----- SUPPLIED DATA

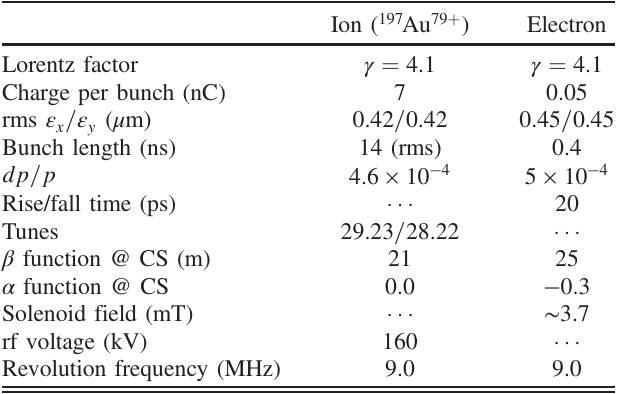
TABLE III. Initial beam parameters in the experiment.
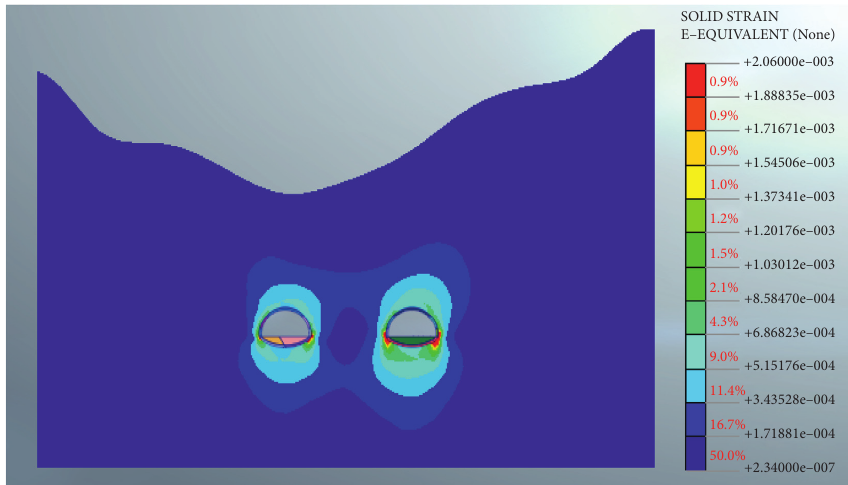
Figure 24: Plastic zone in three-step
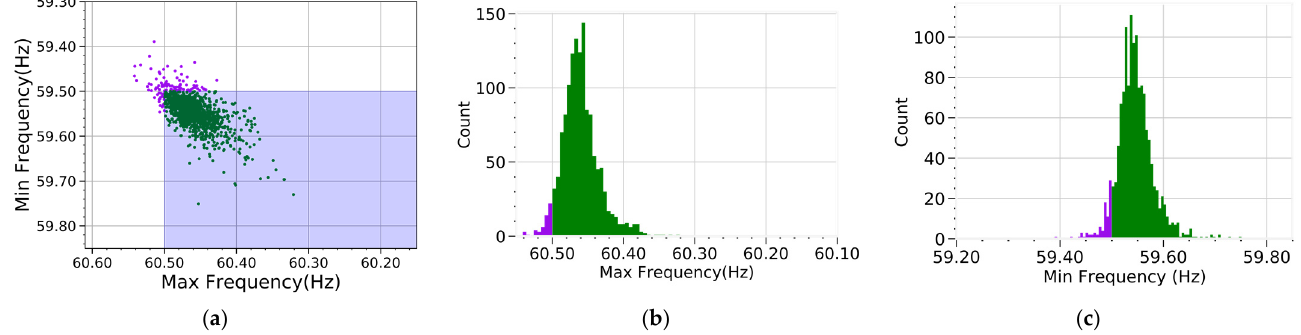
Figure 12. Max. & Min. frequency and histograms of Island 1 and Island 2: N = 10. (Purple: outside secure region, green: inside secure region, shaded area: secure region). ( a ) Max. and Min. frequency; ( b ) Max. frequency histogram in Island 1; ( c ) Min. frequency histogram in Island 2.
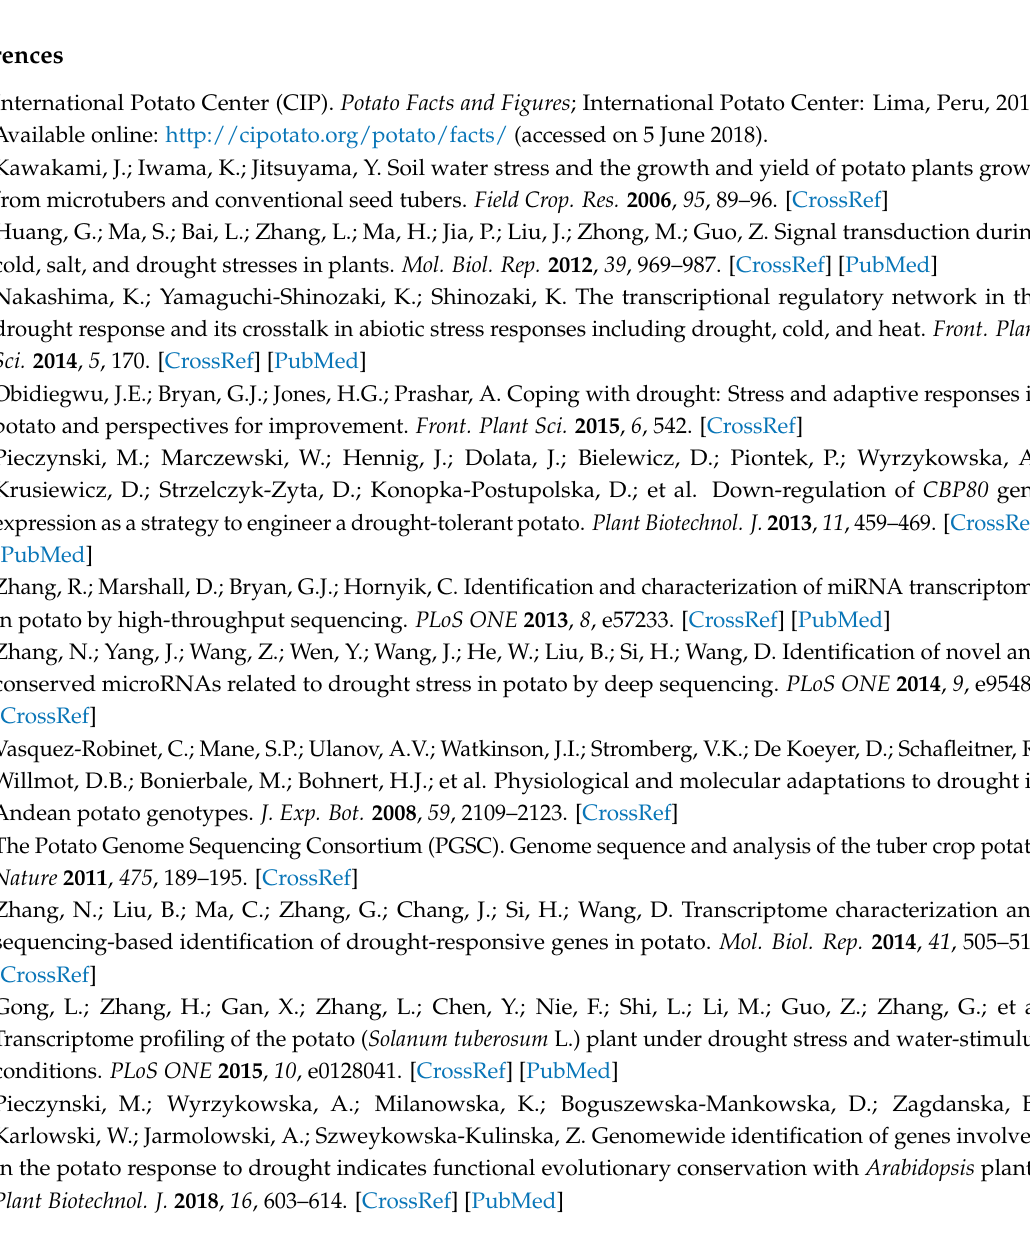
Supplementary Materials: Supplementary materials can be found at http://www.mdpi.com/1422-0067/20/4/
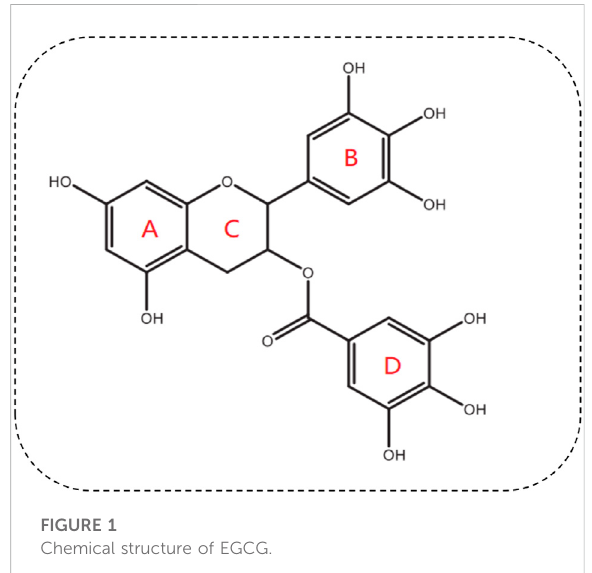
FIGURE 1 Chemical structure of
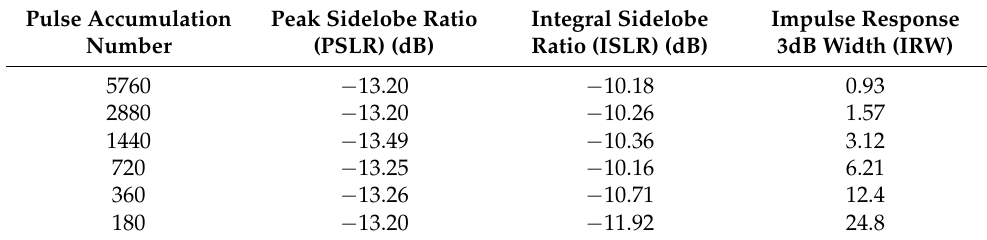
Table 1. Single point simulation performance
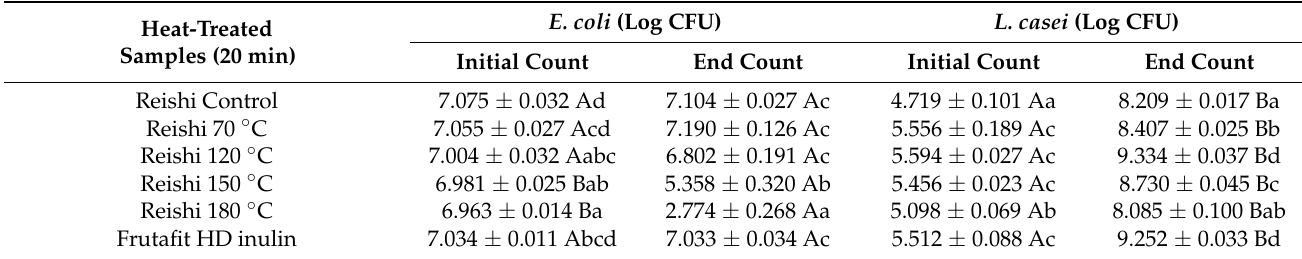
Table 2. The effect of heat-treated Reishi mushroom samples on the in vitro growth rate of L. casei and E. coli (mean ± StDev).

----------

Only the lines from the one containing "Table 1. Single point simulation performance" through the last line of the data belong in the copy, both included and reproduced exactly. Pictures do not.

Table 1. Single point simulation performance
Table 2. The effect of heat-treated Reishi mushroom samples on the in vitro growth rate of L. casei and E. coli (mean ± StDev).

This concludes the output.